PROBLEM DETAILS — Only the lines below starting at the one containing "1200 | 1100 |" and ending at the one containing "790 | 715 |" belong in the answer, each copied exactly.

AVAILABLE RECORDS —
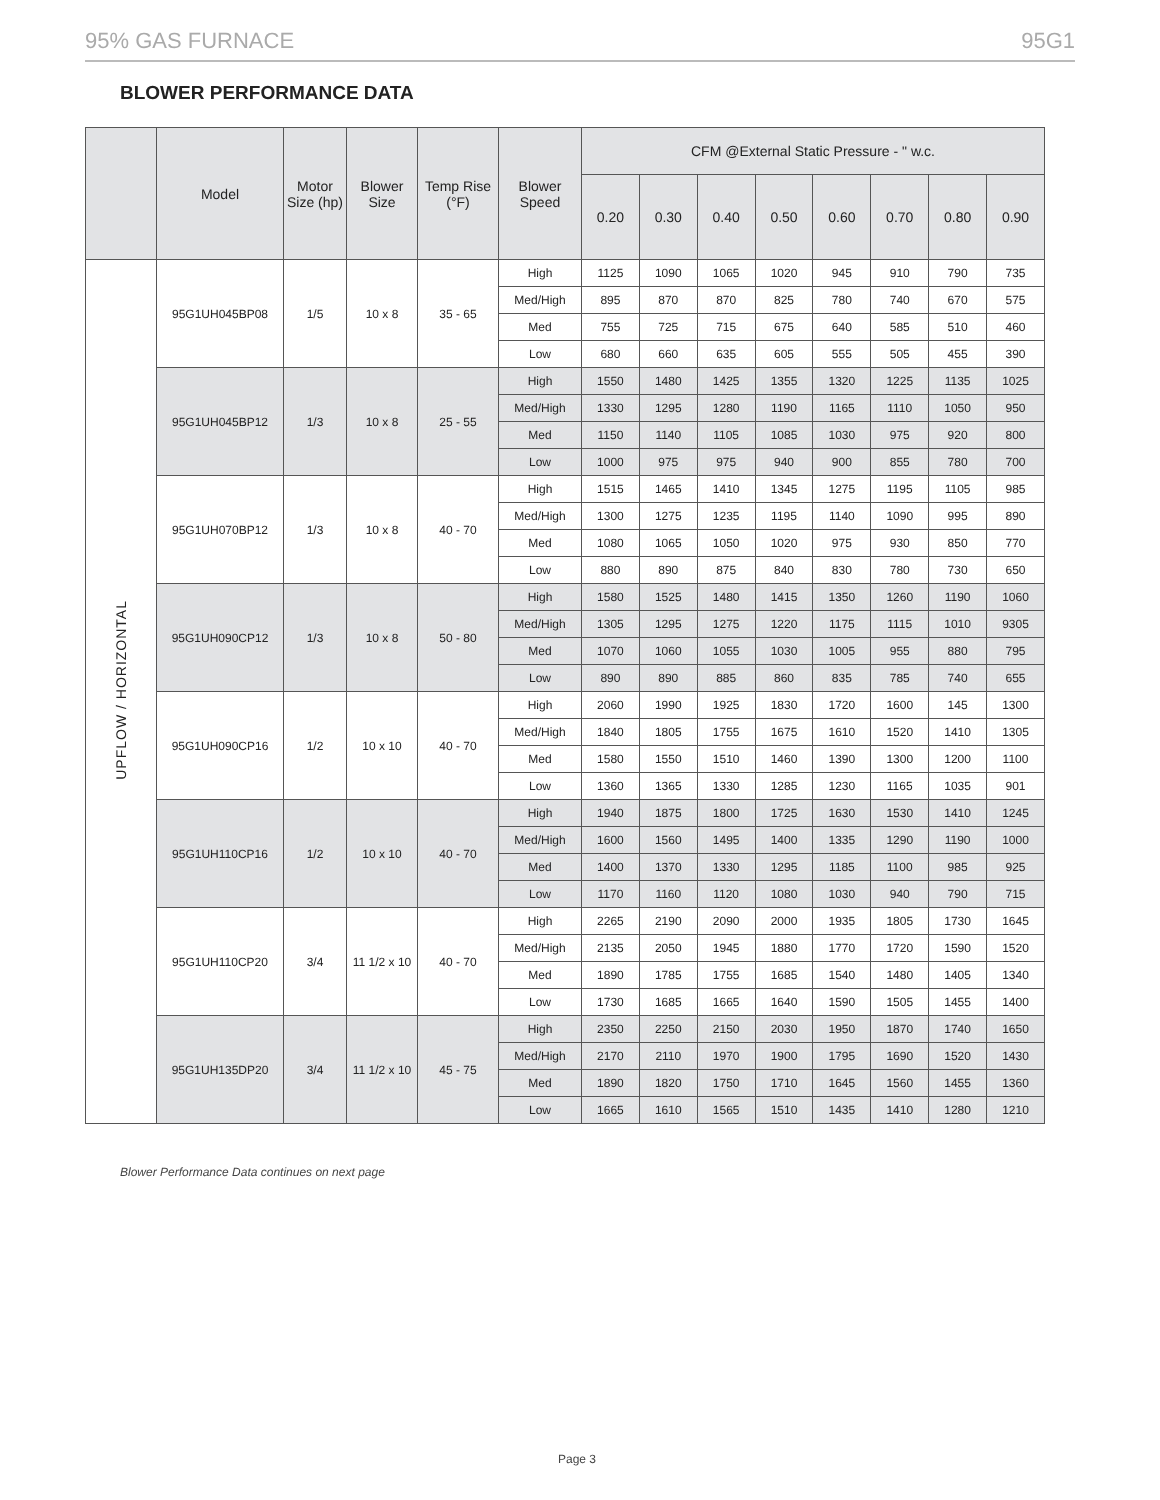95% GAS FURNACE 95G1
BLOWER PERFORMANCE DATA
| | Model | Motor Size (hp) | Blower Size | Temp Rise (°F) | Blower Speed | CFM @External Static Pressure - " w.c. | | | | | | | |
| --- | --- | --- | --- | --- | --- | --- | --- | --- | --- | --- | --- | --- | --- |
| | | | | | | 0.20 | 0.30 | 0.40 | 0.50 | 0.60 | 0.70 | 0.80 | 0.90 |
| UPFLOW / HORIZONTAL | 95G1UH045BP08 | 1/5 | 10 x 8 | 35 - 65 | High | 1125 | 1090 | 1065 | 1020 | 945 | 910 | 790 | 735 |
| | | | | | Med/High | 895 | 870 | 870 | 825 | 780 | 740 | 670 | 575 |
| | | | | | Med | 755 | 725 | 715 | 675 | 640 | 585 | 510 | 460 |
| | | | | | Low | 680 | 660 | 635 | 605 | 555 | 505 | 455 | 390 |
| | 95G1UH045BP12 | 1/3 | 10 x 8 | 25 - 55 | High | 1550 | 1480 | 1425 | 1355 | 1320 | 1225 | 1135 | 1025 |
| | | | | | Med/High | 1330 | 1295 | 1280 | 1190 | 1165 | 1110 | 1050 | 950 |
| | | | | | Med | 1150 | 1140 | 1105 | 1085 | 1030 | 975 | 920 | 800 |
| | | | | | Low | 1000 | 975 | 975 | 940 | 900 | 855 | 780 | 700 |
| | 95G1UH070BP12 | 1/3 | 10 x 8 | 40 - 70 | High | 1515 | 1465 | 1410 | 1345 | 1275 | 1195 | 1105 | 985 |
| | | | | | Med/High | 1300 | 1275 | 1235 | 1195 | 1140 | 1090 | 995 | 890 |
| | | | | | Med | 1080 | 1065 | 1050 | 1020 | 975 | 930 | 850 | 770 |
| | | | | | Low | 880 | 890 | 875 | 840 | 830 | 780 | 730 | 650 |
| | 95G1UH090CP12 | 1/3 | 10 x 8 | 50 - 80 | High | 1580 | 1525 | 1480 | 1415 | 1350 | 1260 | 1190 | 1060 |
| | | | | | Med/High | 1305 | 1295 | 1275 | 1220 | 1175 | 1115 | 1010 | 9305 |
| | | | | | Med | 1070 | 1060 | 1055 | 1030 | 1005 | 955 | 880 | 795 |
| | | | | | Low | 890 | 890 | 885 | 860 | 835 | 785 | 740 | 655 |
| | 95G1UH090CP16 | 1/2 | 10 x 10 | 40 - 70 | High | 2060 | 1990 | 1925 | 1830 | 1720 | 1600 | 145 | 1300 |
| | | | | | Med/High | 1840 | 1805 | 1755 | 1675 | 1610 | 1520 | 1410 | 1305 |
| | | | | | Med | 1580 | 1550 | 1510 | 1460 | 1390 | 1300 | 1200 | 1100 |
| | | | | | Low | 1360 | 1365 | 1330 | 1285 | 1230 | 1165 | 1035 | 901 |
| | 95G1UH110CP16 | 1/2 | 10 x 10 | 40 - 70 | High | 1940 | 1875 | 1800 | 1725 | 1630 | 1530 | 1410 | 1245 |
| | | | | | Med/High | 1600 | 1560 | 1495 | 1400 | 1335 | 1290 | 1190 | 1000 |
| | | | | | Med | 1400 | 1370 | 1330 | 1295 | 1185 | 1100 | 985 | 925 |
| | | | | | Low | 1170 | 1160 | 1120 | 1080 | 1030 | 940 | 790 | 715 |
| | 95G1UH110CP20 | 3/4 | 11 1/2 x 10 | 40 - 70 | High | 2265 | 2190 | 2090 | 2000 | 1935 | 1805 | 1730 | 1645 |
| | | | | | Med/High | 2135 | 2050 | 1945 | 1880 | 1770 | 1720 | 1590 | 1520 |
| | | | | | Med | 1890 | 1785 | 1755 | 1685 | 1540 | 1480 | 1405 | 1340 |
| | | | | | Low | 1730 | 1685 | 1665 | 1640 | 1590 | 1505 | 1455 | 1400 |
| | 95G1UH135DP20 | 3/4 | 11 1/2 x 10 | 45 - 75 | High | 2350 | 2250 | 2150 | 2030 | 1950 | 1870 | 1740 | 1650 |
| | | | | | Med/High | 2170 | 2110 | 1970 | 1900 | 1795 | 1690 | 1520 | 1430 |
| | | | | | Med | 1890 | 1820 | 1750 | 1710 | 1645 | 1560 | 1455 | 1360 |
| | | | | | Low | 1665 | 1610 | 1565 | 1510 | 1435 | 1410 | 1280 | 1210 |
Blower Performance Data continues on next page
Page 3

ANSWER SECTION —
| | | | | | Med | 1580 | 1550 | 1510 | 1460 | 1390 | 1300 | 1200 | 1100 |
| | | | | | Low | 1360 | 1365 | 1330 | 1285 | 1230 | 1165 | 1035 | 901 |
| | 95G1UH110CP16 | 1/2 | 10 x 10 | 40 - 70 | High | 1940 | 1875 | 1800 | 1725 | 1630 | 1530 | 1410 | 1245 |
| | | | | | Med/High | 1600 | 1560 | 1495 | 1400 | 1335 | 1290 | 1190 | 1000 |
| | | | | | Med | 1400 | 1370 | 1330 | 1295 | 1185 | 1100 | 985 | 925 |
| | | | | | Low | 1170 | 1160 | 1120 | 1080 | 1030 | 940 | 790 | 715 |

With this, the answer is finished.